Ovviamente è anche possibile che, come nel caso della recente diminuzione di stipendio degli insegnanti, si tratti solo di un ballon d’essai da parte del governo destinato a rientrare ai primi cenni di reazione dei giornali e dell’opinione pubblica. Chi ha scritto la disposizione e chi l’ha infilata nel decreto si deve essere detto: se non se ne accorgono, meglio. Se invece se ne accorgono pazienza, ci riproveremo un’altra volta.
In tutti i casi nessuno dovrebbe mai dimenticare chi è responsabile di averci provato. Ma esiste un sito che ci ricordi le decisioni infauste prese da ogni singolo uomo politico per consentirci di decidere se vale la pena di dargli il nostro voto alle prossime elezioni?

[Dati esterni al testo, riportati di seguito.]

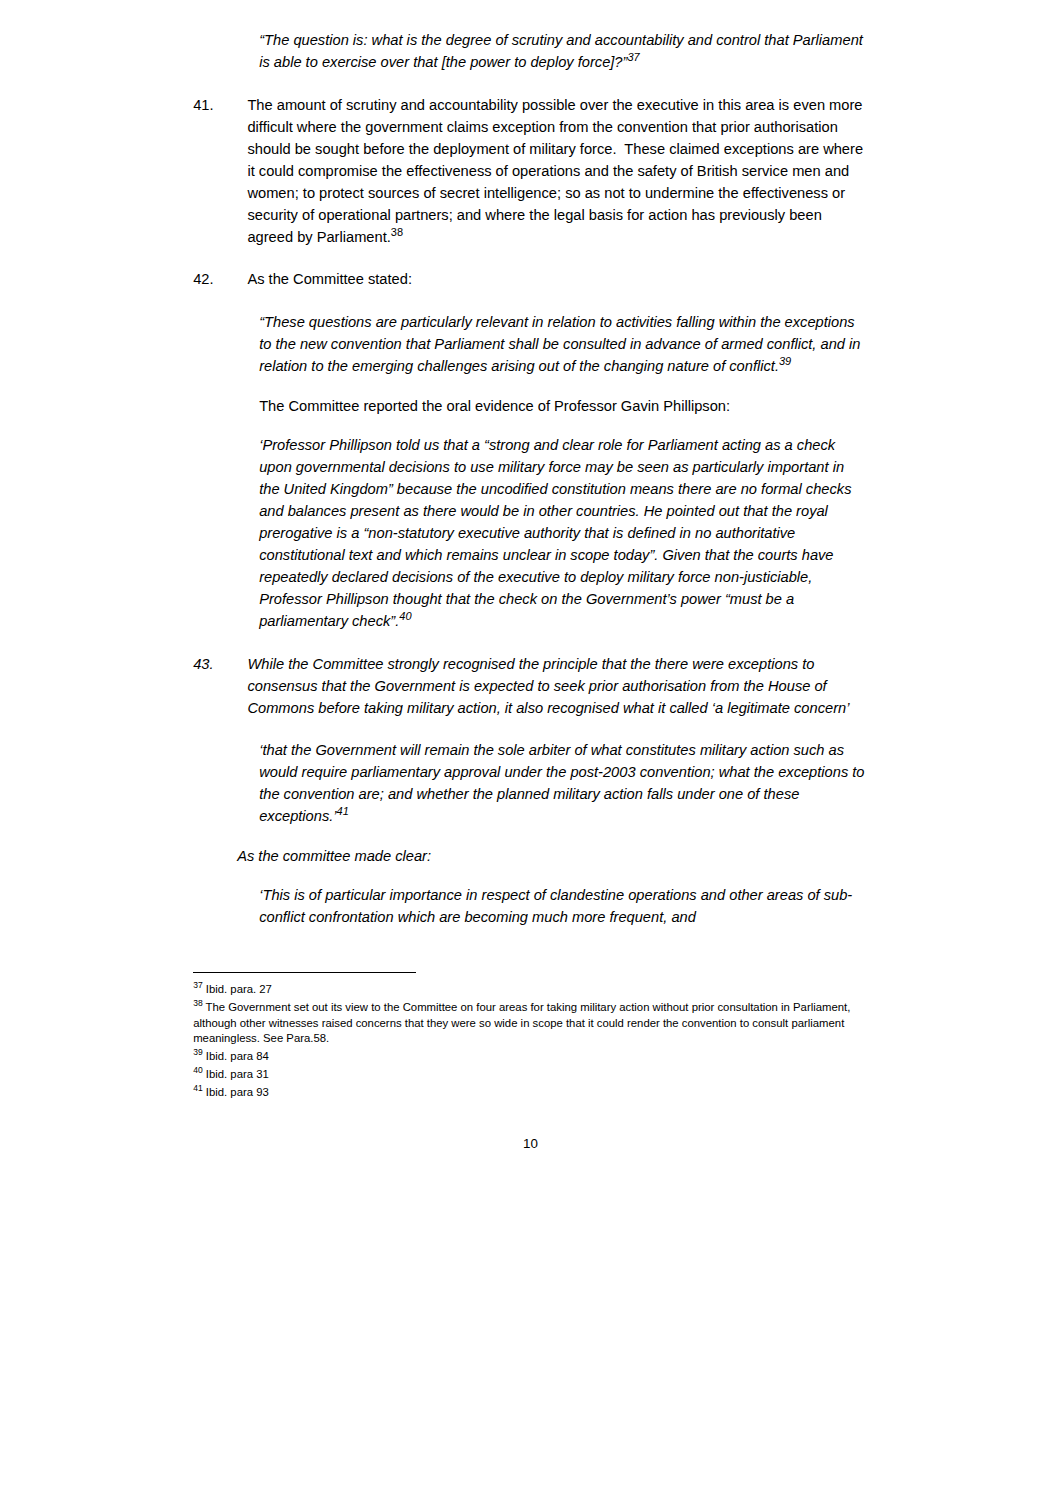“The question is: what is the degree of scrutiny and accountability and control that Parliament is able to exercise over that [the power to deploy force]?”37
41.
The amount of scrutiny and accountability possible over the executive in this area is even more difficult where the government claims exception from the convention that prior authorisation should be sought before the deployment of military force. These claimed exceptions are where it could compromise the effectiveness of operations and the safety of British service men and women; to protect sources of secret intelligence; so as not to undermine the effectiveness or security of operational partners; and where the legal basis for action has previously been agreed by Parliament.38
42.
As the Committee stated:
“These questions are particularly relevant in relation to activities falling within the exceptions to the new convention that Parliament shall be consulted in advance of armed conflict, and in relation to the emerging challenges arising out of the changing nature of conflict.39
The Committee reported the oral evidence of Professor Gavin Phillipson:
‘Professor Phillipson told us that a “strong and clear role for Parliament acting as a check upon governmental decisions to use military force may be seen as particularly important in the United Kingdom” because the uncodified constitution means there are no formal checks and balances present as there would be in other countries. He pointed out that the royal prerogative is a “non-statutory executive authority that is defined in no authoritative constitutional text and which remains unclear in scope today”. Given that the courts have repeatedly declared decisions of the executive to deploy military force non-justiciable, Professor Phillipson thought that the check on the Government’s power “must be a parliamentary check”.40
43.
While the Committee strongly recognised the principle that the there were exceptions to consensus that the Government is expected to seek prior authorisation from the House of Commons before taking military action, it also recognised what it called ‘a legitimate concern’
‘that the Government will remain the sole arbiter of what constitutes military action such as would require parliamentary approval under the post-2003 convention; what the exceptions to the convention are; and whether the planned military action falls under one of these exceptions.’41
As the committee made clear:
‘This is of particular importance in respect of clandestine operations and other areas of sub-conflict confrontation which are becoming much more frequent, and
37 Ibid. para. 27
38 The Government set out its view to the Committee on four areas for taking military action without prior consultation in Parliament, although other witnesses raised concerns that they were so wide in scope that it could render the convention to consult parliament meaningless. See Para.58.
39 Ibid. para 84
40 Ibid. para 31
41 Ibid. para 93
10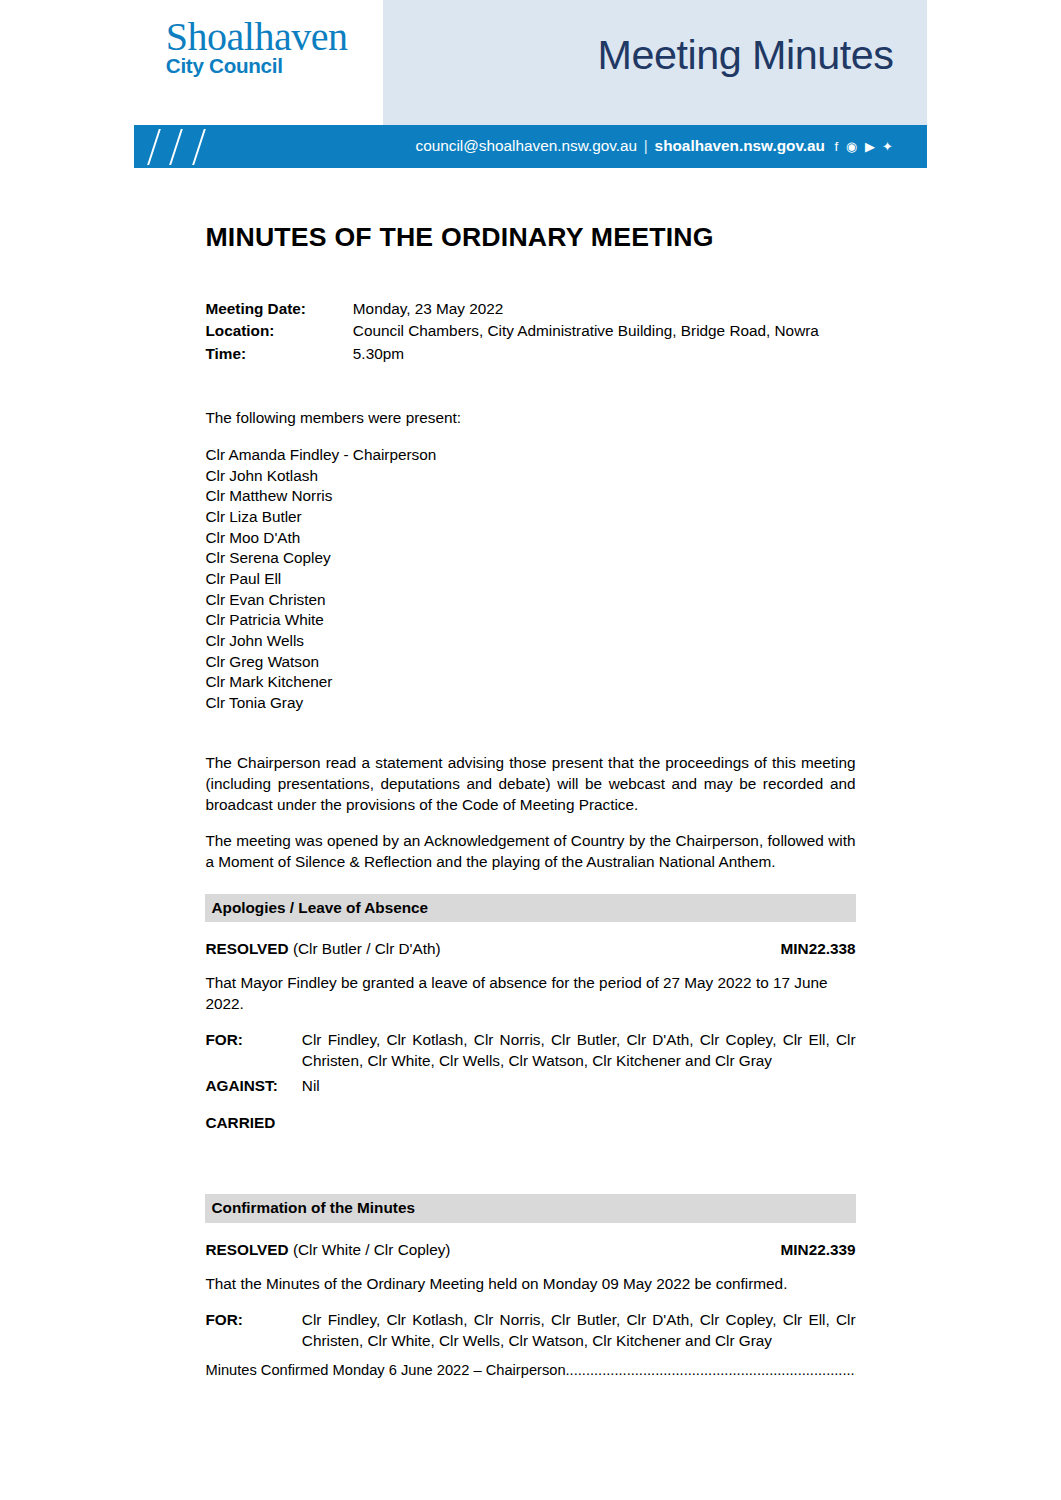Shoalhaven
City Council
Meeting Minutes
council@shoalhaven.nsw.gov.au|shoalhaven.nsw.gov.au f ◉ ▶ ✦
MINUTES OF THE ORDINARY MEETING
| Meeting Date: | Monday, 23 May 2022 |
| Location: | Council Chambers, City Administrative Building, Bridge Road, Nowra |
| Time: | 5.30pm |
The following members were present:
Clr Amanda Findley - Chairperson
Clr John Kotlash
Clr Matthew Norris
Clr Liza Butler
Clr Moo D'Ath
Clr Serena Copley
Clr Paul Ell
Clr Evan Christen
Clr Patricia White
Clr John Wells
Clr Greg Watson
Clr Mark Kitchener
Clr Tonia Gray
The Chairperson read a statement advising those present that the proceedings of this meeting (including presentations, deputations and debate) will be webcast and may be recorded and broadcast under the provisions of the Code of Meeting Practice.
The meeting was opened by an Acknowledgement of Country by the Chairperson, followed with a Moment of Silence & Reflection and the playing of the Australian National Anthem.
Apologies / Leave of Absence
MIN22.338 RESOLVED (Clr Butler / Clr D'Ath)
That Mayor Findley be granted a leave of absence for the period of 27 May 2022 to 17 June 2022.
| FOR: | Clr Findley, Clr Kotlash, Clr Norris, Clr Butler, Clr D'Ath, Clr Copley, Clr Ell, Clr Christen, Clr White, Clr Wells, Clr Watson, Clr Kitchener and Clr Gray |
| AGAINST: | Nil |
CARRIED
Confirmation of the Minutes
MIN22.339 RESOLVED (Clr White / Clr Copley)
That the Minutes of the Ordinary Meeting held on Monday 09 May 2022 be confirmed.
| FOR: | Clr Findley, Clr Kotlash, Clr Norris, Clr Butler, Clr D'Ath, Clr Copley, Clr Ell, Clr Christen, Clr White, Clr Wells, Clr Watson, Clr Kitchener and Clr Gray |
Minutes Confirmed Monday 6 June 2022 – Chairperson..................................................................................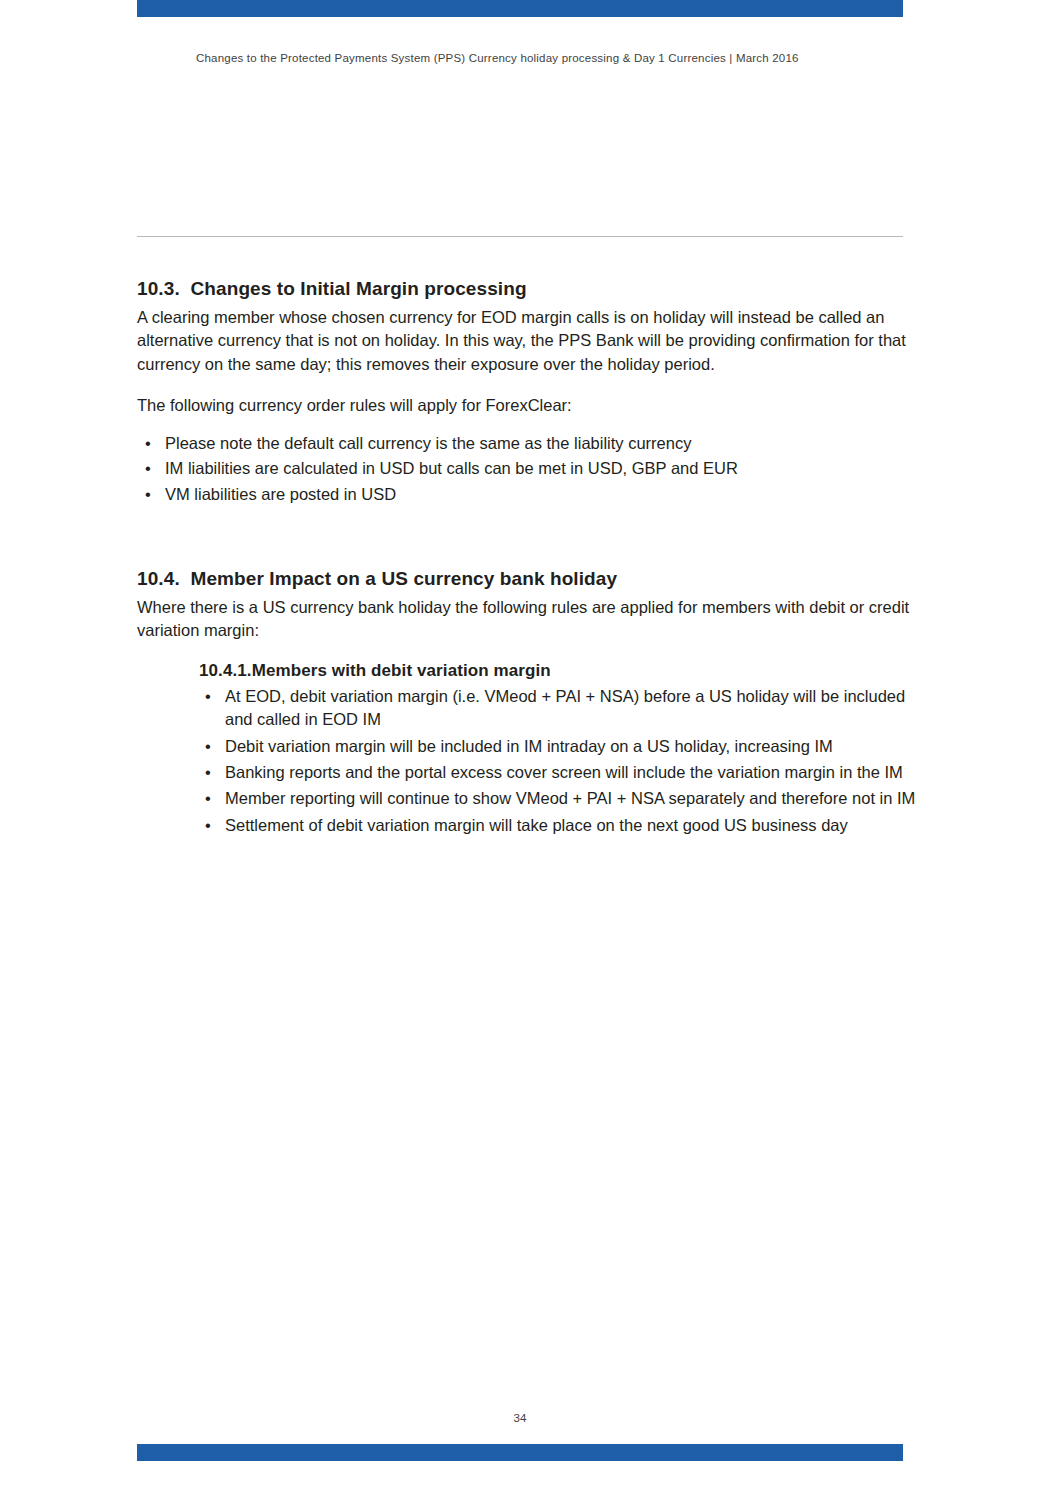Changes to the Protected Payments System (PPS) Currency holiday processing & Day 1 Currencies | March 2016
10.3. Changes to Initial Margin processing
A clearing member whose chosen currency for EOD margin calls is on holiday will instead be called an alternative currency that is not on holiday. In this way, the PPS Bank will be providing confirmation for that currency on the same day; this removes their exposure over the holiday period.
The following currency order rules will apply for ForexClear:
Please note the default call currency is the same as the liability currency
IM liabilities are calculated in USD but calls can be met in USD, GBP and EUR
VM liabilities are posted in USD
10.4. Member Impact on a US currency bank holiday
Where there is a US currency bank holiday the following rules are applied for members with debit or credit variation margin:
10.4.1.Members with debit variation margin
At EOD, debit variation margin (i.e. VMeod + PAI + NSA) before a US holiday will be included and called in EOD IM
Debit variation margin will be included in IM intraday on a US holiday, increasing IM
Banking reports and the portal excess cover screen will include the variation margin in the IM
Member reporting will continue to show VMeod + PAI + NSA separately and therefore not in IM
Settlement of debit variation margin will take place on the next good US business day
34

Faccio una chiosa: una parte enorme della legislazione nazionale è ormai completamente sconosciuta a tutti noi. Per esempio, oggi ho scoperto che tutte le persone comprese tra i 18 e i 65 anni che svolgano del lavoro domestico a titolo gratuito e non sono coperte da altre forme assicurative sono obbligate per legge a iscriversi all’INAIL e a pagare un’assicurazione obbligatoria sugli incidenti domestici dell’importo annuo di circa 12 euro. Si veda la pagina http://www.moduli.it/blog/assicurazione-casalinghe-come-mettersi-in-regola-14933
Le penalità per il momento sono contenute (non possono superare l’importo del premio assicurativo, cioè 12 euro). Ma questa è la tipica bomba legale ad orologeria, un domani le penalità potrebbero essere innalzate improvvisamente a 100 volte tanto e mettere nei guai milioni di italiani. Ne volete un esempio? Chi vende una casa, fino all’anno scorso, doveva obbligatoriamente esibire un cosiddetto certificato energetico, una cosa assolutamente inutile che indica in quale categoria di consumo energetico ricada la propria casa. Non produrlo all’atto della compravendita rendeva nullo l’atto di vendita (un’assurdità colossale, come se si dicesse che se si vende una casa e non si hanno i capelli perfettamente in ordine, dei jeans rossi o un cane di nome Pluto l’atto di vendita è nullo) ma non implicava alcuna multa. Bene, da quest’anno vengono invece aggiunte delle multe che definire salate è the understatement of the year, come direbbero gli inglesi: partono da 3000 euro e possono arrivare a 18000 euro e si pagano in solido tra compratore e venditore. Si veda questo articolo o ci si informi presso una qualsiasi agenzia immobiliare: http://www.liberoquotidiano.it/news/1371535/Case-in-affitto-o-in-vendita–multe-da-18mila-euro–senza-il-certificato-energetico.html
Come si vede, è una tecnica infida. Prima si inizia col nulla, diciamo con il creare un’intelaiatura legale che ancora non fa vedere il disegno complessivo. Poi si cominciano ad inserire dei tasselli velenosi, le supermulte. Il punto di arrivo (non voglio spaventare nessuno ma secondo me questo è il disegno complessivo) si arriverà tra pochi anni a dire: se la tua casa è in classe energetica G (la più bassa) non ci puoi vivere, deve essere distrutta. Ci si può non credere ma ad Amburgo, in queste stesse settimane, un intero storico quartiere (quello a luci rosse, nel quale però vivono anche tante persone che non svolgono attività a luci rosse) è a rischio distruzione perché “non sicuro”. E’ in atto un confronto, spesso violento, tra gli abitanti che non vogliono essere sloggiati e polizia. In Portogallo, recentemente, un enorme palazzo abitato da centinaia di persone è stato distrutto col pretesto che era un covo di spacciatori. I pretesti non mancano: se non è la sicurezza, è la lotta allo spaccio. Se non è la droga, è l’esigenza di risparmio energetico. Stiamoci attenti perché questo è un hobby che minaccia di diventare molto popolare tra i nostri politici: la caccia alle case altrui.